Exercise instructions:
- a) In the patch, rewrite the opening block that begins "From 31bb568c" as a short list of its main facts.
- b) In the patch, what version is given for rayon in spiel_bot/Cargo.toml?

Excerpt provided:

From 31bb568c2a51f51abf0e962019d3e8360b7b281f Mon Sep 17 00:00:00 2001
From: Henri Bourcereau <henri.bourcereau@gmail.com>
Date: Mon, 9 Mar 2026 19:43:52 +0100
Subject: [PATCH] feat(spiel_bot): az_train parallel games with rayon

---
 Cargo.lock                          |  1 +
 spiel_bot/Cargo.toml                |  1 +
 spiel_bot/src/alphazero/selfplay.rs |  4 ++++
 spiel_bot/src/bin/az_train.rs       | 25 +++++++++++++++++++++----
 4 files changed, 27 insertions(+), 4 deletions(-)
diff --git a/Cargo.lock b/Cargo.lock
index 34bfe80..a6c9481 100644
--- a/Cargo.lock
+++ b/Cargo.lock
@@ -6009,6 +6009,7 @@ dependencies = [
  "criterion",
  "rand 0.9.2",
  "rand_distr",
+ "rayon",
  "trictrac-store",
 ]
 
diff --git a/spiel_bot/Cargo.toml b/spiel_bot/Cargo.toml
index 3848dce..682505b 100644
--- a/spiel_bot/Cargo.toml
+++ b/spiel_bot/Cargo.toml
@@ -9,6 +9,7 @@ anyhow         = "1"
 rand           = "0.9"
 rand_distr     = "0.5"
 burn           = { version = "0.20", features = ["ndarray", "autodiff"] }
+rayon          = "1"
 
 [dev-dependencies]
 criterion = { version = "0.5", features = ["html_reports"] }
diff --git a/spiel_bot/src/alphazero/selfplay.rs b/spiel_bot/src/alphazero/selfplay.rs
index 6f10f8d..b38b7f4 100644
--- a/spiel_bot/src/alphazero/selfplay.rs
+++ b/spiel_bot/src/alphazero/selfplay.rs
@@ -31,6 +31,10 @@ impl<B: Backend, N: PolicyValueNet<B>> BurnEvaluator<B, N> {
     pub fn into_model(self) -> N {
         self.model
     }
+
+    pub fn model_ref(&self) -> &N {
+        &self.model
+    }
 }
 
 // Safety: NdArray<f32> modules are Send; we never share across threads without
diff --git a/spiel_bot/src/bin/az_train.rs b/spiel_bot/src/bin/az_train.rs
index ab385c2..824abe5 100644
--- a/spiel_bot/src/bin/az_train.rs
+++ b/spiel_bot/src/bin/az_train.rs
@@ -47,7 +47,8 @@ use burn::{
     optim::AdamConfig,
     tensor::backend::Backend,
 };
-use rand::{SeedableRng, rngs::SmallRng};
+use rand::{Rng, SeedableRng, rngs::SmallRng};
+use rayon::prelude::*;
 
 use spiel_bot::{
     alphazero::{
@@ -195,10 +196,26 @@ where
             if step < temp_drop { 1.0 } else { 0.0 }
         };
 
+        // Prepare per-game seeds and evaluators sequentially so the main RNG
+        // and model cloning stay deterministic regardless of thread scheduling.

Material:
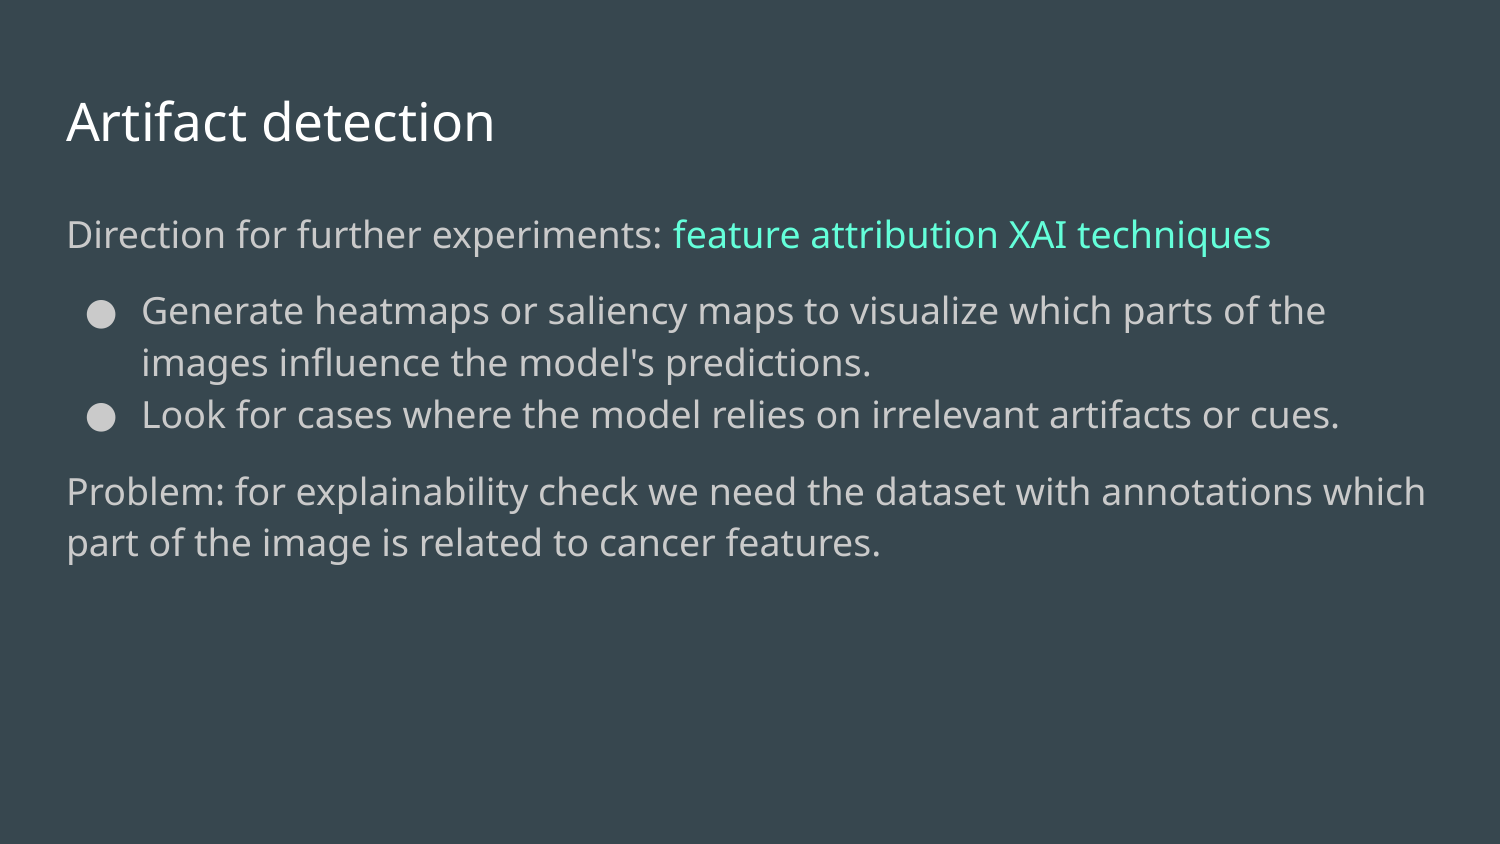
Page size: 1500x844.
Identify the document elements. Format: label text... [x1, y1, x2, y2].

Answers to the problems:
- a)
- Commit: 31bb568c2a51f51abf0e962019d3e8360b7b281f
- Author: Henri Bourcereau <henri.bourcereau@gmail.com>
- Date: Mon, 9 Mar 2026 19:43:52 +0100
- Subject: feat(spiel_bot): az_train parallel games with rayon

- b) "1"